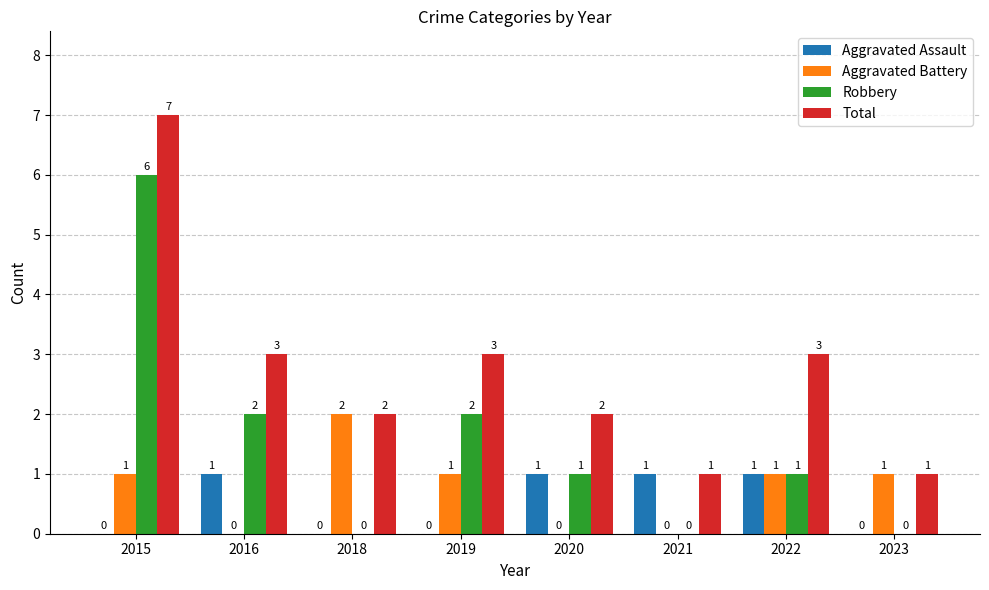

What is the sum of all Robbery values?

12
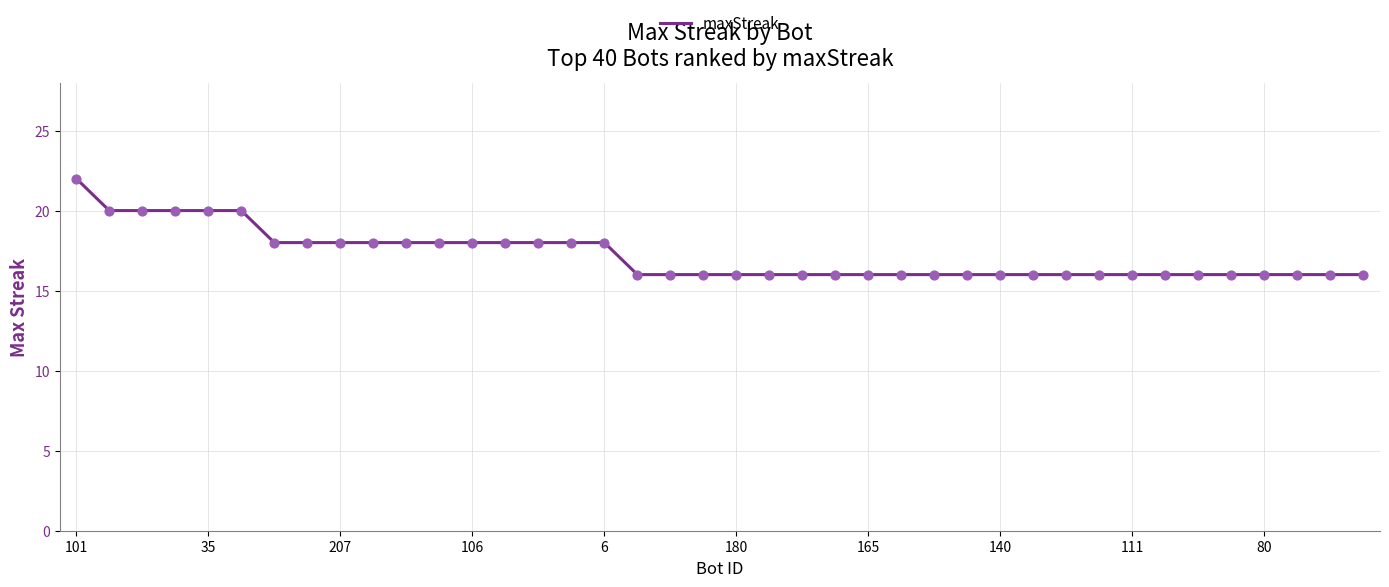

What is the greatest value displayed?

22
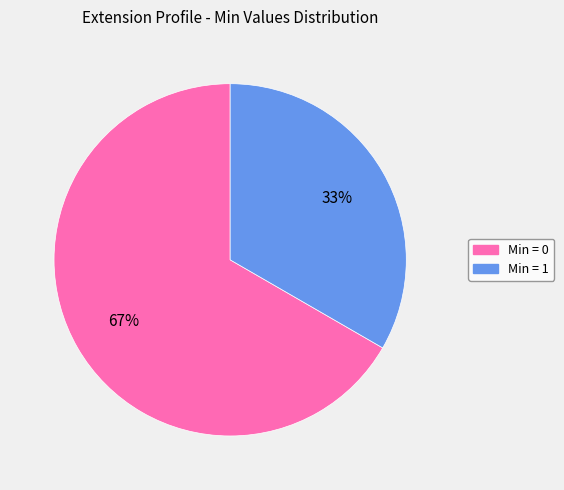

To the nearest percent, what is the average slice percentage?

50%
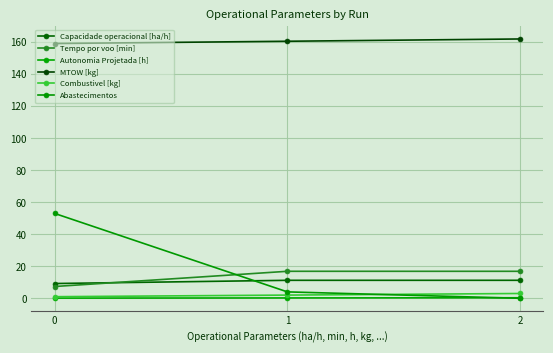

Is it true that Tempo por voo [min] equals 16.9 at 2?

True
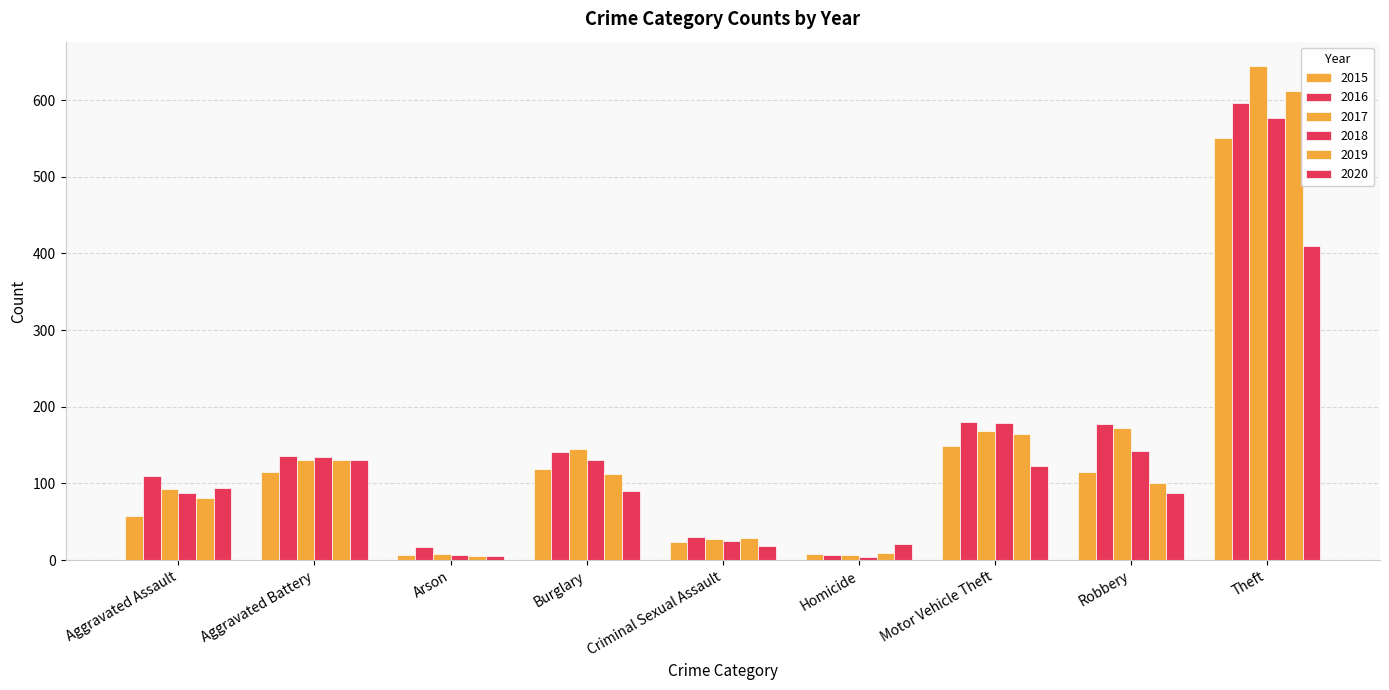

How many data points in 2020 are less than 90?

4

Problem description:
Rewrite all of the records above, replacing "greatest" with "highest" and leaving everything else unchanged. Leave the pictures out.

Reply to the exercise:
What is the sum of all Robbery values?

12

What is the highest value displayed?

22

To the nearest percent, what is the average slice percentage?

50%

Is it true that Tempo por voo [min] equals 16.9 at 2?

True

How many data points in 2020 are less than 90?

4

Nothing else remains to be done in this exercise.